Endod, ou bien Phytolacca dodecandra, appartient à la famille de Phytolaccaceae et est originaire d’Afrique subsaharienne et de Madagascar. Il a été introduit en Asie et en Amérique tropicale. C’est un arbuste grimpant, semi-succulent, parfois une liane à tiges atteignant 10(–20) m de long, à racine pivotante ; les fleurs sont petites, en grappe, et les fruits sont orange ou rouge violacé.
On utilise couramment différentes parties de Endod comme à de nombreux maux, malgré la toxicité de la plante. Un extrait des racines, des feuilles, des fruits et des graines se prend comme purgatif chez les humains et les animaux, comme vermifuge pour traiter les œdèmes et les problèmes intestinaux tels que diarrhée et douleurs abdominales, et il est laxatif, émétique, sudorifique et diurétique. Le jus de feuilles s’appliquent sur les plaies et s’emploient pour les maladies de la peau comme la teigne, la gale, l’eczéma, le psoriasis, la lèpre, les furoncles et le vitiligo ; le jus est cicatrisant et hémostatique et provoque une sensation de brûlure sur la peau. L’infusion du fruit ou la décoction de racine se prend aussi couramment pour traiter les maladies vénériennes, la bilharziose, la rage, le paludisme, le mal de gorge et d’autres problèmes respiratoires, les douleurs rhumatismales, la jaunisse, ainsi que la maladie du charbon et les sangsues chez les animaux.
Les fruits séchés, réduits en poudre et mélangés à de l’eau, produisent un détergent moussant, utilisé traditionnellement en Ethiopie, en Somalie et en Ouganda pour faire la lessive ainsi que pour laver le corps. On a également fait du savon à partir des cendres de plantes brûlées. En Ethiopie et au Zimbabwe, les fruits immatures servent couramment à lutter contre les escargots vecteurs de bilharziose, car ils contiennent des saponines molluscicides. C’est un produit moins cher et moins toxique que les molluscicides synthétiques.

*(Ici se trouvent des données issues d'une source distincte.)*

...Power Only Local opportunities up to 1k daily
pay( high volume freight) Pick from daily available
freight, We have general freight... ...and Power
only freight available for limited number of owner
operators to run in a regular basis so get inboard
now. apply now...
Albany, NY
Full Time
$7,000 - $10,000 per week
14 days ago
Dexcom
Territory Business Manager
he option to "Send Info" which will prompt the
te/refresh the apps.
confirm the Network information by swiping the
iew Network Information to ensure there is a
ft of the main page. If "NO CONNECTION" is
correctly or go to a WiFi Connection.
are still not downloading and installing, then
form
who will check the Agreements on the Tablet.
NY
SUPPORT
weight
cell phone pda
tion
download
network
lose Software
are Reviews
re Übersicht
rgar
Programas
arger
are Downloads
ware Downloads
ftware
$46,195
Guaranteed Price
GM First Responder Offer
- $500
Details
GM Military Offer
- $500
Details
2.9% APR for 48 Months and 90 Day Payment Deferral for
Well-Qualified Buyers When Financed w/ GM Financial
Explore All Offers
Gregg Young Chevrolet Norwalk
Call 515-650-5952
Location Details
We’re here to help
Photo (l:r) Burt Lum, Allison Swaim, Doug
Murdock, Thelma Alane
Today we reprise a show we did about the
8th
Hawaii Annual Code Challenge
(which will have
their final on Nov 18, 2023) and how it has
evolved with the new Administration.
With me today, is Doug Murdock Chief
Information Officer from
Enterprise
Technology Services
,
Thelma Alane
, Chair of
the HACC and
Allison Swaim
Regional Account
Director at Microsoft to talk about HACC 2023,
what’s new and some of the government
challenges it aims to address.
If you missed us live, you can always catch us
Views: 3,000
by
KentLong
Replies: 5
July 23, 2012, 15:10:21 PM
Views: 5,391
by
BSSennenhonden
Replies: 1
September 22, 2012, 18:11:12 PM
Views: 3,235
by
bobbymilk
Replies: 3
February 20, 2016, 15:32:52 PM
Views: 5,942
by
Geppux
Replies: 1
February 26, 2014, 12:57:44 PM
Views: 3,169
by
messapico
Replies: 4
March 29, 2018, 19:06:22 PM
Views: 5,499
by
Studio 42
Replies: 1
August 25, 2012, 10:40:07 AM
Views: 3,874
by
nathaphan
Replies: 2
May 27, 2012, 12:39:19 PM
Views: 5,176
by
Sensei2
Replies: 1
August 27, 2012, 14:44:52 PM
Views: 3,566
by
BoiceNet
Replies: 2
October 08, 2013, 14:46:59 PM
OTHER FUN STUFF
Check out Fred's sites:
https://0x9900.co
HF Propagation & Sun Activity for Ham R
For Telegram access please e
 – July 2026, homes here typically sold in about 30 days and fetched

Les opinons quant à la comestibilité des feuilles divergent considérablement. En Afrique de l’Ouest et Afrique centrale. En Afrique orientale et australe, la plante entière est réputée toxique et elle aurait causé le décès accidentel de personnes ayant consommé ses feuilles en légume.

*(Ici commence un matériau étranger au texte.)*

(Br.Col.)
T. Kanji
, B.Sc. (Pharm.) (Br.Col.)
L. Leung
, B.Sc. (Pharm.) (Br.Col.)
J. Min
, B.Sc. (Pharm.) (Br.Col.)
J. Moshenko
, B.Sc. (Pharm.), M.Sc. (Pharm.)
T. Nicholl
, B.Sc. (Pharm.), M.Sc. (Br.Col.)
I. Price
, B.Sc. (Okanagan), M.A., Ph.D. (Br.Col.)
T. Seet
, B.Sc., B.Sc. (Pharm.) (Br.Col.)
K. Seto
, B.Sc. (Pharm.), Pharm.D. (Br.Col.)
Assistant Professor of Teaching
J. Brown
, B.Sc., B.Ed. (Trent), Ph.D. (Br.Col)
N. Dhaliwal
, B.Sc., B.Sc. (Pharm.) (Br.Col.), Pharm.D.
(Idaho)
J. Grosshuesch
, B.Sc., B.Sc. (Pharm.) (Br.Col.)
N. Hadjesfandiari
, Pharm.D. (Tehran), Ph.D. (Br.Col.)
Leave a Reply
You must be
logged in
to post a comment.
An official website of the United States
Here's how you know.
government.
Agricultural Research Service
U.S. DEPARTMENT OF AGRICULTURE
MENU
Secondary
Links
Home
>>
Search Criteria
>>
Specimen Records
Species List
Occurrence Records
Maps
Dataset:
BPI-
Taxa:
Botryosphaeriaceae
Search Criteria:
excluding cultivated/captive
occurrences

Les fruits de Endod ont un important potentiel comme molluscicide. On a mené des études agronomiques pour sélectionner des cultivars à rendement élevé en fruits et en saponines et dotés d’une résistance aux ravageurs, mais il est nécessaire d’approfondir les recherches pour trouver des façons de rendre les fruits utilisables comme additif ou comme substitut à d’autres détergents. Des recherches socio-économiques sont nécessaires pour évaluer l’utilisation des fruits dans la lutte locale contre la schistosomose.